To do
Pictures aside, repeat the whole listing word for word.

═══

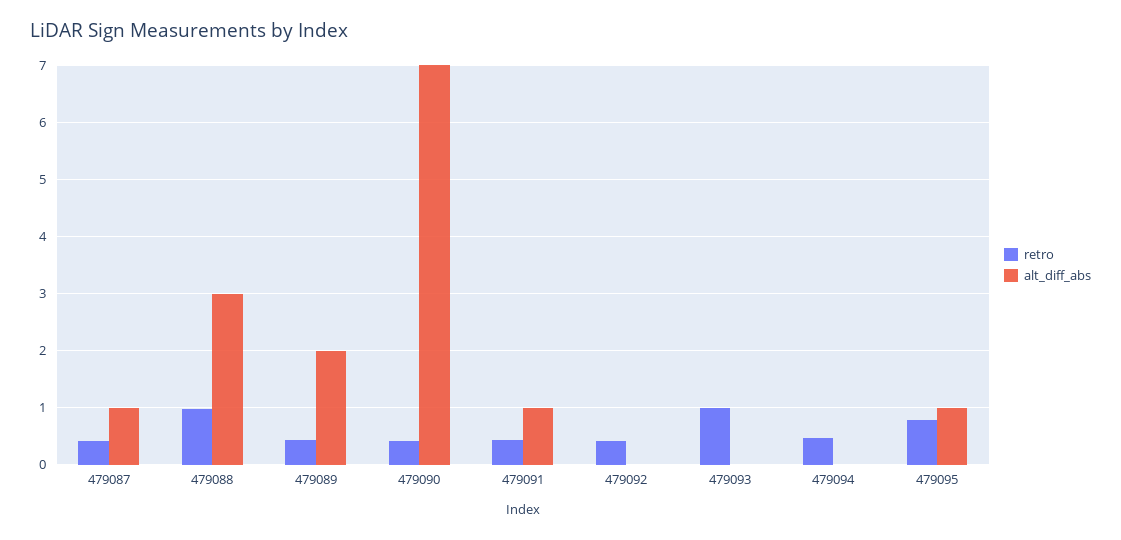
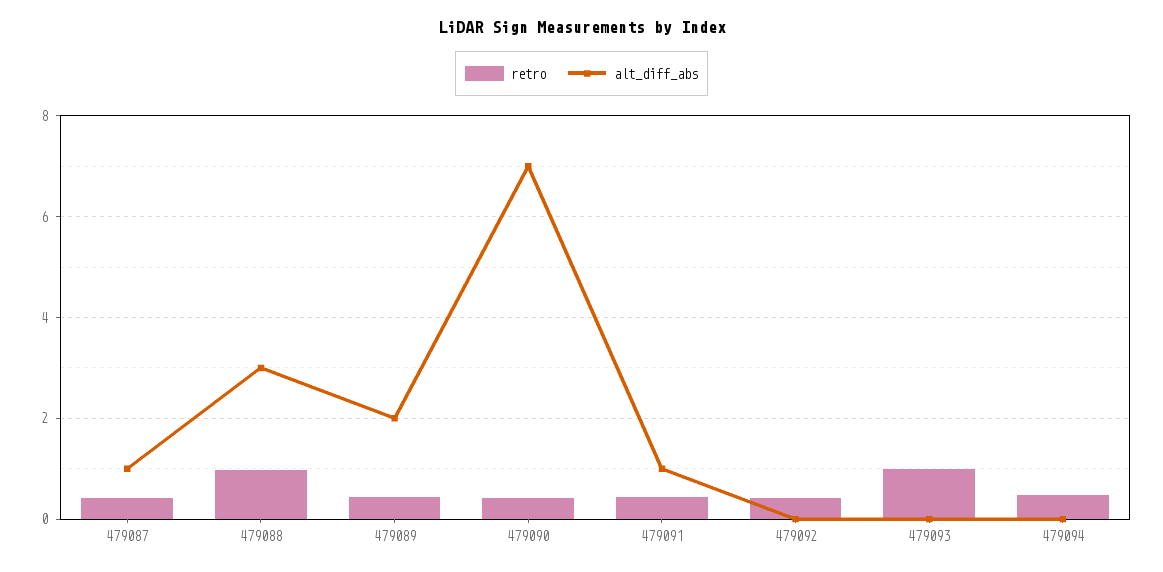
  {
    "retro": {
      "479087": 0.4,
      "479088": 1,
      "479089": 0.4,
      "479090": 0.4,
      "479091": 0.4,
      "479092": 0.4,
      "479093": 1,
-     "479094": 0.4,
+     "479094": 0.4
-     "479095": 0.8
    },
    "alt_diff_abs": {
      "479087": 1,
      "479088": 3,
      "479089": 2,
      "479090": 7,
      "479091": 1,
      "479092": 0,
      "479093": 0,
-     "479094": 0,
+     "479094": 0
-     "479095": 1
    }
  }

═══

Written solution
  {
    "retro": {
      "479087": 0.4,
      "479088": 1,
      "479089": 0.4,
      "479090": 0.4,
      "479091": 0.4,
      "479092": 0.4,
      "479093": 1,
-     "479094": 0.4,
+     "479094": 0.4
-     "479095": 0.8
    },
    "alt_diff_abs": {
      "479087": 1,
      "479088": 3,
      "479089": 2,
      "479090": 7,
      "479091": 1,
      "479092": 0,
      "479093": 0,
-     "479094": 0,
+     "479094": 0
-     "479095": 1
    }
  }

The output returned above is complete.